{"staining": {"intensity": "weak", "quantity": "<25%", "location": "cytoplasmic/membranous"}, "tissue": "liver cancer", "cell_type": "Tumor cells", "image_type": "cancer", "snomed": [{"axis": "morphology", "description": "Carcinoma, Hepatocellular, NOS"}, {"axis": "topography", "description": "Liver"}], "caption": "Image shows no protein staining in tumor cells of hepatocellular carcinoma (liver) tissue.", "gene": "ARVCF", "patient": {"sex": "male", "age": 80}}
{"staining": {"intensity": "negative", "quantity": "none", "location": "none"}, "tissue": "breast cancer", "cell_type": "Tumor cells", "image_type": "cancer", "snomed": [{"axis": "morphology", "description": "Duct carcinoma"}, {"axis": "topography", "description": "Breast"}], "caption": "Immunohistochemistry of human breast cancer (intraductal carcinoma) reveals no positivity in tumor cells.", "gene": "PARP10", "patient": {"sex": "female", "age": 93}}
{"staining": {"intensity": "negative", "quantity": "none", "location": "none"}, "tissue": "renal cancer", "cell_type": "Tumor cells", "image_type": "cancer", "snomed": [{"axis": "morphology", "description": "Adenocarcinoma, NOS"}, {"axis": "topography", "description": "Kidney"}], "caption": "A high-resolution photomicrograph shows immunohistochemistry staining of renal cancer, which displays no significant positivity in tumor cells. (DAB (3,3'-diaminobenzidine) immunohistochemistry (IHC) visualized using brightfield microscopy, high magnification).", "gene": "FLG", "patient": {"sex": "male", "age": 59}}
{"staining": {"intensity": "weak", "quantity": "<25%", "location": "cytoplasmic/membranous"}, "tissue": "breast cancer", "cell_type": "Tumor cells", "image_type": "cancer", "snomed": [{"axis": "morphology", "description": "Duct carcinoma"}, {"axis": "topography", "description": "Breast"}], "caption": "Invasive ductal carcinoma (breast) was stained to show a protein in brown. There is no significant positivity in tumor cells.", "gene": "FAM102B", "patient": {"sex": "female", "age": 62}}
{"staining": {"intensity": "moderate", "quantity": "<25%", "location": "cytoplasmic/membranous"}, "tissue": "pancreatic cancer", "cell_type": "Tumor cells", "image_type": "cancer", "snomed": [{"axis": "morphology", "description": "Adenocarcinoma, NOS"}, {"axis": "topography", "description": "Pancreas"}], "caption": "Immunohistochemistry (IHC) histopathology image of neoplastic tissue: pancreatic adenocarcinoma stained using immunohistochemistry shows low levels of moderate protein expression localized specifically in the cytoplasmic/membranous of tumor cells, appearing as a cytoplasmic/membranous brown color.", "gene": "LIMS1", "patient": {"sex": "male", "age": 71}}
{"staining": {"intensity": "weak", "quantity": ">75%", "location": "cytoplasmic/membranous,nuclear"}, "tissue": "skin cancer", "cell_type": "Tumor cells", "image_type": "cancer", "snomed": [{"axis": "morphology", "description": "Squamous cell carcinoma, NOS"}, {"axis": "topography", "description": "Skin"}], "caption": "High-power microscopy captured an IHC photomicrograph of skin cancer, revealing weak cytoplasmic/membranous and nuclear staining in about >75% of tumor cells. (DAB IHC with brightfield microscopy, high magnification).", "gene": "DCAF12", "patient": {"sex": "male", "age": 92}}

> **What is required**
Verbatim reproduction of the entries is required.

> **Reply**
{"staining": {"intensity": "weak", "quantity": "<25%", "location": "cytoplasmic/membranous"}, "tissue": "liver cancer", "cell_type": "Tumor cells", "image_type": "cancer", "snomed": [{"axis": "morphology", "description": "Carcinoma, Hepatocellular, NOS"}, {"axis": "topography", "description": "Liver"}], "caption": "Image shows no protein staining in tumor cells of hepatocellular carcinoma (liver) tissue.", "gene": "ARVCF", "patient": {"sex": "male", "age": 80}}
{"staining": {"intensity": "negative", "quantity": "none", "location": "none"}, "tissue": "breast cancer", "cell_type": "Tumor cells", "image_type": "cancer", "snomed": [{"axis": "morphology", "description": "Duct carcinoma"}, {"axis": "topography", "description": "Breast"}], "caption": "Immunohistochemistry of human breast cancer (intraductal carcinoma) reveals no positivity in tumor cells.", "gene": "PARP10", "patient": {"sex": "female", "age": 93}}
{"staining": {"intensity": "negative", "quantity": "none", "location": "none"}, "tissue": "renal cancer", "cell_type": "Tumor cells", "image_type": "cancer", "snomed": [{"axis": "morphology", "description": "Adenocarcinoma, NOS"}, {"axis": "topography", "description": "Kidney"}], "caption": "A high-resolution photomicrograph shows immunohistochemistry staining of renal cancer, which displays no significant positivity in tumor cells. (DAB (3,3'-diaminobenzidine) immunohistochemistry (IHC) visualized using brightfield microscopy, high magnification).", "gene": "FLG", "patient": {"sex": "male", "age": 59}}
{"staining": {"intensity": "weak", "quantity": "<25%", "location": "cytoplasmic/membranous"}, "tissue": "breast cancer", "cell_type": "Tumor cells", "image_type": "cancer", "snomed": [{"axis": "morphology", "description": "Duct carcinoma"}, {"axis": "topography", "description": "Breast"}], "caption": "Invasive ductal carcinoma (breast) was stained to show a protein in brown. There is no significant positivity in tumor cells.", "gene": "FAM102B", "patient": {"sex": "female", "age": 62}}
{"staining": {"intensity": "moderate", "quantity": "<25%", "location": "cytoplasmic/membranous"}, "tissue": "pancreatic cancer", "cell_type": "Tumor cells", "image_type": "cancer", "snomed": [{"axis": "morphology", "description": "Adenocarcinoma, NOS"}, {"axis": "topography", "description": "Pancreas"}], "caption": "Immunohistochemistry (IHC) histopathology image of neoplastic tissue: pancreatic adenocarcinoma stained using immunohistochemistry shows low levels of moderate protein expression localized specifically in the cytoplasmic/membranous of tumor cells, appearing as a cytoplasmic/membranous brown color.", "gene": "LIMS1", "patient": {"sex": "male", "age": 71}}
{"staining": {"intensity": "weak", "quantity": ">75%", "location": "cytoplasmic/membranous,nuclear"}, "tissue": "skin cancer", "cell_type": "Tumor cells", "image_type": "cancer", "snomed": [{"axis": "morphology", "description": "Squamous cell carcinoma, NOS"}, {"axis": "topography", "description": "Skin"}], "caption": "High-power microscopy captured an IHC photomicrograph of skin cancer, revealing weak cytoplasmic/membranous and nuclear staining in about >75% of tumor cells. (DAB IHC with brightfield microscopy, high magnification).", "gene": "DCAF12", "patient": {"sex": "male", "age": 92}}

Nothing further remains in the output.